Both artists poked fun at the fact it’s been a long time since their early success, stating they met back in 1903! They had several of their original studio recording group all playing together on this tour, and appreciated the fact they were together again. They opened with "Something in the Way She Moves", followed by "You're So Far Away", and the haunting narrative "Machine Gun". Old favorites like "Shower the People" and "Mexico" followed soon after. I loved Taylor's characterization of a few of their songs as "agnostic spirituals" (such as King's "Beautiful" and “Way Over Yonder”, and Taylor's "Country Road")! Taylor explained that “Sweet Baby James” was written from Boston to Carolina as he drove to meet his newborn nephew, James. He rendered "Steamroller" with comical physicality, in a light-hearted and fun manner - recreating his youthful attempts to project Muddy Waters and other blues artists' style. Of course, they played mainly from “Tapestry” and Taylor’s “Greatest Hits”, but their other selections were fantastic! For example, King did a wonderful rendition of her ‘70’s hit “Jasmine”.

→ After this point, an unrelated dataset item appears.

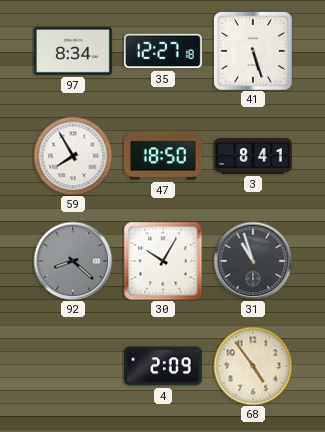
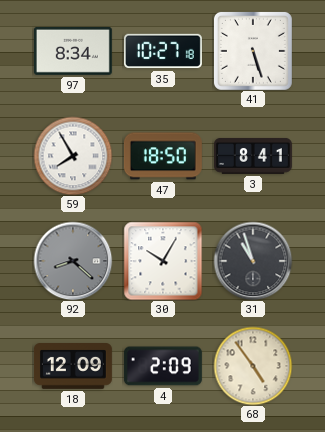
35: 12:27 -> 10:27
18: none -> 12:09
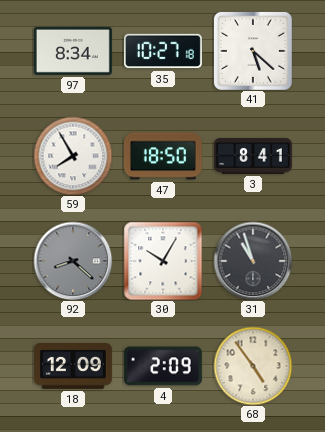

Overwhelming audience enthusiasm to King's "You Make Me Feel (Like a Natural Woman)" and "It's Too Late" showed just how deeply these songs reflect the tapestry of the human experience. King briefly told of her youthful marriage to Goffen and their early songwriting success together. Then she began speaking of 1970, when she recorded “Tapestry”, allowing the audience to feel that nothing in the middle years compared to the experience of making her own, first album.

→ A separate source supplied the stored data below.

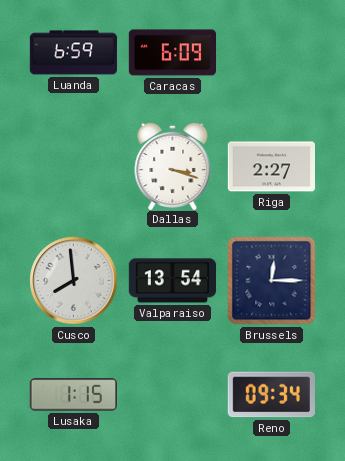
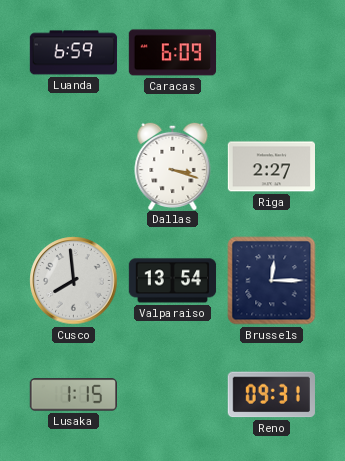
Reno: 09:34 -> 09:31
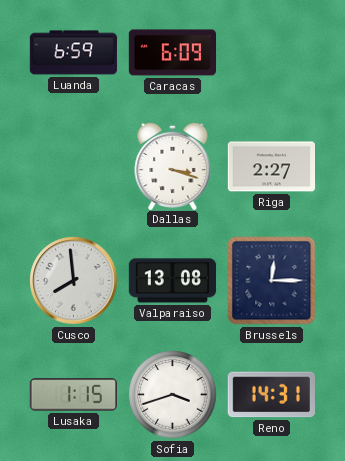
Valparaiso: 13:54 -> 13:08
Sofia: none -> 3:42
Reno: 09:31 -> 14:31
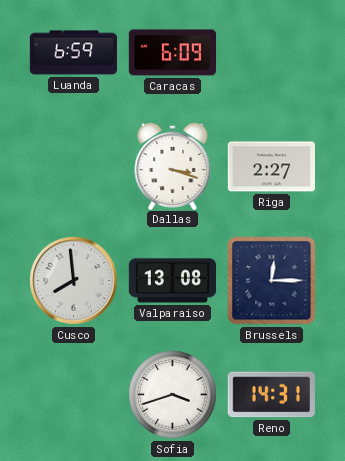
Lusaka: 1:15 -> none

King and Taylor sang several moving duets, including King’s songs “Up on a Roof” and “Crying in the Rain” (a hit by the Everly Brothers). They were especially tender with their (slower tempo) rendition of "Will You Still Love Me Tomorrow". The audience didn't want them to leave at the end of the show, and brought them back for two more songs. Applause continued, and Taylor hailed one more tune together, a sweet, friendship song, about remembering our time together, singing the song once we've left, and "staying as long as you like". At the close, the end of their tour, there were tears in King's eyes as she hugged Taylor. It was an unforgettable evening of music from two very memorable artists.